▶ **TEXTE ÉTUDIÉ**
+++
Un environnement naturel pour des animaux sains

Matsubara Masanori, producteur de lait et de fromages, est propriétaire de Mirasaka Fromage, près de Miyoshi, dans la préfecture de Hiroshima. À mon arrivée, il venait de finir la traite dans sa fromagerie.

« Voulez-vous voir les bêtes retourner aux herbages ? »

Au lieu de les mener, il laisse les vaches remonter aux herbages tranquillement.
Au lieu de les mener, il laisse les vaches remonter aux herbages tranquillement.

Nous suivons les vaches le long du chemin pour arriver à une pâture sur la colline, riche en graminées et bambous nains, et parsemée d’arbres à feuillage caduque. La pente opposée est envahie par la forêt. Les chèvres, déjà là, s’arrêtent de brouter et soulèvent la tête pour observer l’intru (moi). L’une d’entre elles esquisse un sourire — ça m’en a tout l’air en tout cas – et vient à ma rencontre. Tout est calme autour de nous.

Matsubara a défriché la pâture lui-même.
Matsubara a défriché la pâture lui-même.

Une chèvre saisit des châtaignes de la main de Matsubara. La pâture est également riche en champignons, renouées, et bambous nains.
Une chèvre saisit des châtaignes de la main de Matsubara. La pâture est également riche en champignons, renouées, et bambous nains.
+++
▶ **Textes sources des documents mis en forme**
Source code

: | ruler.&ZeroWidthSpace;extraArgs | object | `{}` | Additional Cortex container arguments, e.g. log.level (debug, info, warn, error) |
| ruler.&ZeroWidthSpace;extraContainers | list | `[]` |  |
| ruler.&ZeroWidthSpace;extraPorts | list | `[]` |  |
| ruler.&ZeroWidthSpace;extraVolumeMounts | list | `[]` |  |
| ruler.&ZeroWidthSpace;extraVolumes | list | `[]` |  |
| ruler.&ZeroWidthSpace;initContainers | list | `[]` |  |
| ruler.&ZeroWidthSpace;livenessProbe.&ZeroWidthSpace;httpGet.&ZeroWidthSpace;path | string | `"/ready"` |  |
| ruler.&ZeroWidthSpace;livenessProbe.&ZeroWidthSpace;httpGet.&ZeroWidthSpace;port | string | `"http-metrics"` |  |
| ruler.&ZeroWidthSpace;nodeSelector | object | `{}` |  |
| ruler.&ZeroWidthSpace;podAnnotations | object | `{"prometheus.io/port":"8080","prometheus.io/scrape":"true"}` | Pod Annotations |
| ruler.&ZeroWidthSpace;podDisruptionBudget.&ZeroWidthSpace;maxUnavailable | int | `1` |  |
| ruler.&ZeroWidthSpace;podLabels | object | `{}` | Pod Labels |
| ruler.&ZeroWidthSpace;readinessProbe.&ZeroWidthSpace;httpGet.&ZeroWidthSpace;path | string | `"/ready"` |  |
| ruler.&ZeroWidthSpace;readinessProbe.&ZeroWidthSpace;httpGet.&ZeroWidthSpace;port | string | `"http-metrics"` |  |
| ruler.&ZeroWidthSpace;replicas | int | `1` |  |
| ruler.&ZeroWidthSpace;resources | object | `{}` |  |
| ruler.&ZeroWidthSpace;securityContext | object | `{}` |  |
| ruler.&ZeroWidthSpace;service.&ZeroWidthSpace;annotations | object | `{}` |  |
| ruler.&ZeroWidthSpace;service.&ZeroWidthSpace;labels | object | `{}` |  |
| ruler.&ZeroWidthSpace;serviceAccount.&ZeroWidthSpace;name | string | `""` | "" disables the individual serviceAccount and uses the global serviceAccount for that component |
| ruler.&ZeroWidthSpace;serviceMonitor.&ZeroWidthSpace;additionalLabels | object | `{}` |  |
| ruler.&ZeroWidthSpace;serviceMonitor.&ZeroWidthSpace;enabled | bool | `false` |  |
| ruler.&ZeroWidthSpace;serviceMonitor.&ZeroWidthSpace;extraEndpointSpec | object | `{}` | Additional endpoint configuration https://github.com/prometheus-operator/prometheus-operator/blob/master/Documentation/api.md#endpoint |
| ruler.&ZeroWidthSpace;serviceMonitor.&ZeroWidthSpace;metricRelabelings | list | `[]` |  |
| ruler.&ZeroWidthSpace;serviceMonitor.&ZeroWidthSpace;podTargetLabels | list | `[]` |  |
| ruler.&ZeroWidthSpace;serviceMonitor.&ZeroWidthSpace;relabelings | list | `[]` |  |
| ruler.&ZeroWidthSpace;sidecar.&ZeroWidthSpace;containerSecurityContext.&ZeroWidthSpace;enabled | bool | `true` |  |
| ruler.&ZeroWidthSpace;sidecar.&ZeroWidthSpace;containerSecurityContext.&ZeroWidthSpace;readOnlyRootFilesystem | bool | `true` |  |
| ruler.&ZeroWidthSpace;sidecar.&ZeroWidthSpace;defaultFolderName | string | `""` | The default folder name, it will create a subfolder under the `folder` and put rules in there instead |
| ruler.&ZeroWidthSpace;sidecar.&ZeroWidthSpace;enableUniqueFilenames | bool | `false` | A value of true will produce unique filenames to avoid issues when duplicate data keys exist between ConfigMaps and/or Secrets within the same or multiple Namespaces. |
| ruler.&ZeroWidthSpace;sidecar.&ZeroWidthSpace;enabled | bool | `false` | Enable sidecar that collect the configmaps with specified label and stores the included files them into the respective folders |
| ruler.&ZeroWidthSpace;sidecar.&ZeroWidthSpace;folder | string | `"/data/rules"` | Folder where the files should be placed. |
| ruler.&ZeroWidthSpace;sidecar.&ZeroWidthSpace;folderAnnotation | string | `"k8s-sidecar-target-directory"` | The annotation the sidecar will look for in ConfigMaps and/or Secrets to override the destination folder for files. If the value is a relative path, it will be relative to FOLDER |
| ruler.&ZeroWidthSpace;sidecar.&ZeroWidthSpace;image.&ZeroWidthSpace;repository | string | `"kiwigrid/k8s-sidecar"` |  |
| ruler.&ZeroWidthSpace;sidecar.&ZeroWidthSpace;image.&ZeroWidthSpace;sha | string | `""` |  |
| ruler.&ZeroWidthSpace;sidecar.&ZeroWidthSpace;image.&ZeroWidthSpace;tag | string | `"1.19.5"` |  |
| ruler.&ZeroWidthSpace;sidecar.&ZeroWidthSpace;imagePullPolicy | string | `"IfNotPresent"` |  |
+++
▶ **TÂCHES ET EXERCICES**
a - D'après le texte étudié, où se trouve Mirasaka Fromage ?
b - Recopiez, dans le texte étudié, tout le passage qui va de « Matsubara Masanori, producteur » jusqu'à « autour de nous. ».
Les documents ne sont pas nécessaires.

▶ **RÉPONSES**
a - Près de Miyoshi, dans la préfecture de Hiroshima.

b -
Matsubara Masanori, producteur de lait et de fromages, est propriétaire de Mirasaka Fromage, près de Miyoshi, dans la préfecture de Hiroshima. À mon arrivée, il venait de finir la traite dans sa fromagerie.

« Voulez-vous voir les bêtes retourner aux herbages ? »

Au lieu de les mener, il laisse les vaches remonter aux herbages tranquillement.
Au lieu de les mener, il laisse les vaches remonter aux herbages tranquillement.

Nous suivons les vaches le long du chemin pour arriver à une pâture sur la colline, riche en graminées et bambous nains, et parsemée d’arbres à feuillage caduque. La pente opposée est envahie par la forêt. Les chèvres, déjà là, s’arrêtent de brouter et soulèvent la tête pour observer l’intru (moi). L’une d’entre elles esquisse un sourire — ça m’en a tout l’air en tout cas – et vient à ma rencontre. Tout est calme autour de nous.